A couple of pointers:

a) the result of read.table is not a matrix but a data frame, so you need
to ensure you have a matrix.  as.matrix would help, but I suspect you
would do better to use scan() if the matrix is at all large.

b) You seem to be describing a skeletal version of principal components
analysis. PCA will give as many PCs as input dimensions unless told
otherwise.  Reading up about PCA (and feature extraction methods more
generally) would be helpful, I think.  PCA can `predict' new points.

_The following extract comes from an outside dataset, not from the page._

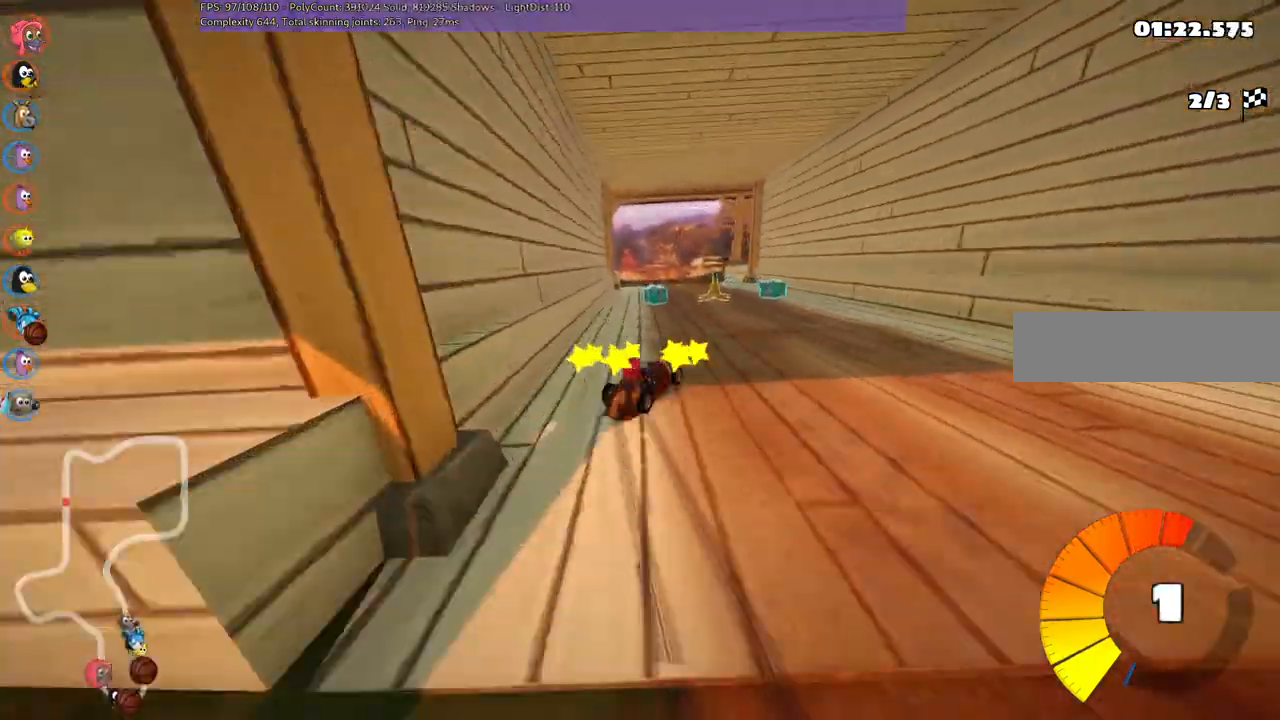
{"keys": ["left", "n", "up"]}
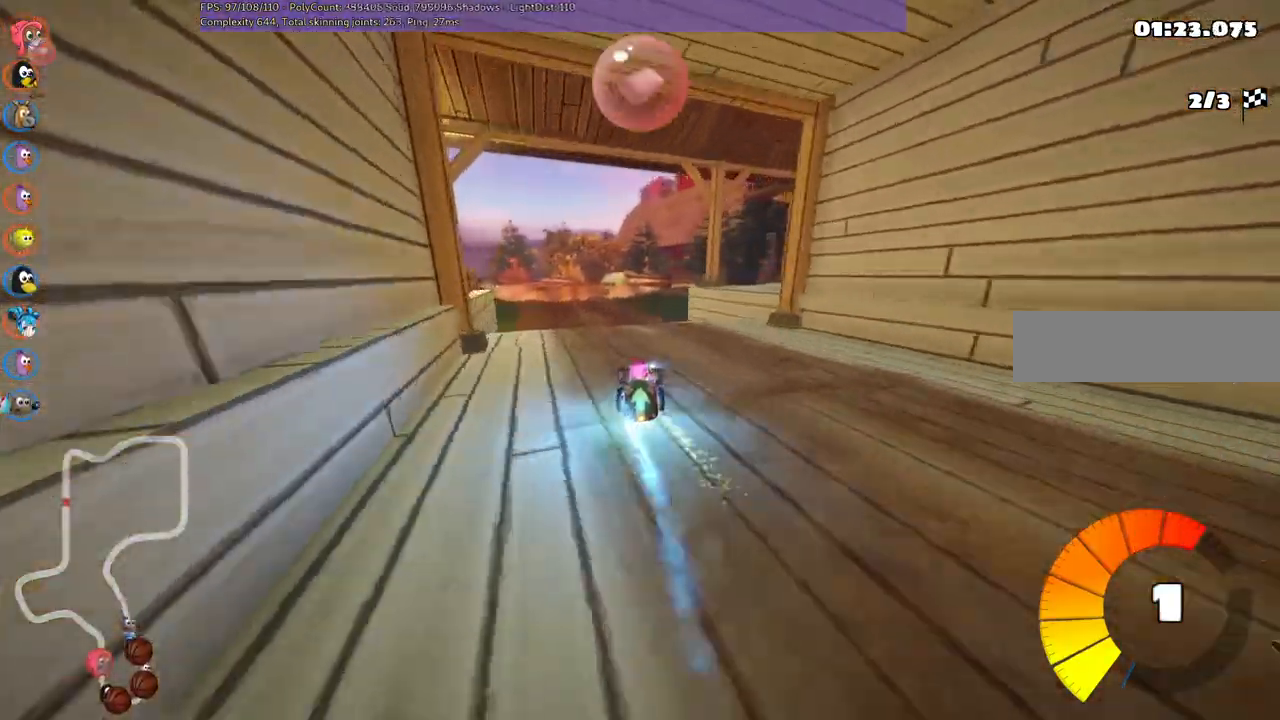
{"keys": ["up"], "events": [[100, "n", "up"], [200, "left", "up"], [300, "right", "down"], [433, "right", "up"]]}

On Mon, 18 Nov 2002, Corrin Lakeland wrote:

> Hash: SHA1
> Hi all, this is probably simple and I'm just doing something stupid, sorry
> about that :-)
> I'm trying to convert words (strings of letters) into a fairly small
> dimensional space (say 10, but anything between about 5 and 50 would be ok),
> which I will call a feature vector.  The the distance between two words
> represents the similarity of the contexts of the words, so big and little
> have very similar contexts and should get a similar representation. Basically
> to build something similar to a thesaurus.
> I have computed bigram counts between the n most common words, for varying
> values of n between 500 and 5000. These are saved to a file which I can load
> with read.table.  This matrix is symmetric and far from sparse, although I
> can adjust the sparseness by changing the bigram window.  First question,
> should I scale the counts? The angle is all that is really important, I'd
> like 1,1,1,2 to be basically the same as 2,2,2,4, perhaps with that the
> latter having more weight in resolving disrepencies.
> Next is the job of reducing the matrix from 500 dimensions to say 10.  I think
> the correct way of doing this is using SVD, does that sound right? At least,
> I have read a paper by Schuetze which used SVD. Other algorithms (K-means,
> SOM) also sound applicable but may balk at the amount of data, or might not
> provide the distance property I'm trying to get.
> However I must be doing something stupid here because the result I get from
> SVD has n dimensions instead of k.  Firstly, I don't seem to be able to use
> La.svd at all, and for normal svd I'm not getting the results I expect.
> > x <- read.table("bigram.500")
> > xs <- La.svd(x)
> Error in La.svd(x) : argument to La.svd must be numeric or complex
> > xs <- svd(x)
> > ncol(xs$v)
> [1] 500
> > nrow(xs$v)
> [1] 500
> > nrow(xs$u)
> [1] 500
> > ncol(xs$u)
> [1] 500
> Also, how should I locate the million or so less common words into the space
> generated by this? Running svd on the full bigrams sounds infeasable, it
> would be a 200GB matrix, for a start. Really I just want to 'predict' their
> location rather than build the classifier with a larger set.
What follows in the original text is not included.